LES GRECS DEVANT JANINA

Sans y attribuer le même prix, peut-être, qu'ils attachent à la conservation d'Andrinople, les Turcs tiennent fermement à garder aussi Janina, que les Grecs ne convoitent pas moins ardemment Et la lutte autour de cette place forte se poursuit avec un acharnement égal de part et d'autre. Notre collaborateur, M. Jean Leune, continue d'en suivre les phases, partageant toujours avec Mme Jean Leune les fatigues comme les sentiments des assiégeants, toujours pleins de foi patriotique et débordants de furia dans l'action. Et sa sympathie, son admiration pour ses compagnons d'armes, on peut bien employer ce mot, n'ont point faibli.

Un moderne héros grec: le lieutenant aviateur
Montoussis, après un vol au-dessus de Pisani.

Il apparaît bien, toutefois, dans ses dernières lettres, que Janina est une proie plus difficile à saisir qu'on ne l'avait cru au premier abord, puisque l'entrain, la résolution, la vaillance des soldats hellènes sont, jusqu'à présent, et depuis un grand mois, tenus en échec par des forces supérieures en nombre sans doute, mais animées d'une conviction pareille et d'un courage égal.

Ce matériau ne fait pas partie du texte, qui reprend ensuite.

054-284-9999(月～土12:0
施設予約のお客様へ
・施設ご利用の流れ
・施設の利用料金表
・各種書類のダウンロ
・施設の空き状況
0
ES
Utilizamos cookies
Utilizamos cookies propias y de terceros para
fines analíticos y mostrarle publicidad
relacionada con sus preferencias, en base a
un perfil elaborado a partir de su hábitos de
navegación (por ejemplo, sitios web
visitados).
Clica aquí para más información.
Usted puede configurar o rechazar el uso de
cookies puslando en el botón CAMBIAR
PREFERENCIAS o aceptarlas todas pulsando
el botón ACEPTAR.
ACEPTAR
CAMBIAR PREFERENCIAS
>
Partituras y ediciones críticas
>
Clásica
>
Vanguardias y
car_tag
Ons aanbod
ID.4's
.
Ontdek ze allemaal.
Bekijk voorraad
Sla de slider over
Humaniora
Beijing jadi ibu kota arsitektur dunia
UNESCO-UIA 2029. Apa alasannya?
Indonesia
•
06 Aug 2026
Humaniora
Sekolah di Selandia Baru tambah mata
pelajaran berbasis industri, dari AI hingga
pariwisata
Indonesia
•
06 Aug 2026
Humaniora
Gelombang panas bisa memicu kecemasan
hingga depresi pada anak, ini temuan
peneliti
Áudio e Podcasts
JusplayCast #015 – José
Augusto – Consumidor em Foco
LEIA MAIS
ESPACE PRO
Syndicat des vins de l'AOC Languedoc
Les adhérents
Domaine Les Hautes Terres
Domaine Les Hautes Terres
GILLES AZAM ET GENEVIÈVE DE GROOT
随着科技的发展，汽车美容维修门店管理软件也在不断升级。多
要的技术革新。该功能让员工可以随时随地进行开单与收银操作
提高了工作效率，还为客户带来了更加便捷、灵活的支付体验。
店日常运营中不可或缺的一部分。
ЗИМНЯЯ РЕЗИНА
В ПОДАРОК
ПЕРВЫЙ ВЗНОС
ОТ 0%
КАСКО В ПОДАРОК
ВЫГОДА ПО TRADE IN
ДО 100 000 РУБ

Quoi qu'il en soit, cette lutte prolongée nous vaut, de M. Jean Leune, d'excellentes photographies, commentées par d'intéressantes notes que nous allons résumer ici.

Le cadre demeure le même, à Philippias, au Hani Imin Aga ou à Pentepigadia (les Cinq-Fontaines). C'est un pays abrupt dont la rudesse, elle seule, constitue aux assiégés une solide défense, et, d'autre part, dans plus d'un cas, les gêne, car la configuration de ce terrain montagneux, en tout sens hérissé de crêtes, creusé de ravins, permet à leurs adversaires d'abriter parfaitement leurs batteries.

Mais aussi, pour les Grecs, quelles difficultés, quand il s'agit d'établir des canons sur l'une quelconque de ces collines escarpées!

Ils ont trouvé un emplacement admirable, en avant d'Imin Aga: «Pour en permettre l'accès, écrit notre correspondant, le génie a dû, sous la pluie, dans la boue, tailler à flanc de coteaux un chemin en zigzags, d'un mètre, au plus, de large. Avec des poutres et des planches, on avait fait une série de solides brancards. Puis on a démonté, les uns après les autres, canons et caissons, et l'on a lié leurs parties séparées, pièce, affût, frein pneumatique, etc., sur les brancards, que sapeurs et canonniers ont ensuite placés sur leurs épaules. Il avait plu toute la nuit. Le chemin de fortune établi par le génie était couvert d'une boue gluante, où la moindre glissade d'un seul devenait périlleuse pour l'équipe entière. Il fallait marcher à pas lents, rythmés à la cadence que marquait un sous-officier.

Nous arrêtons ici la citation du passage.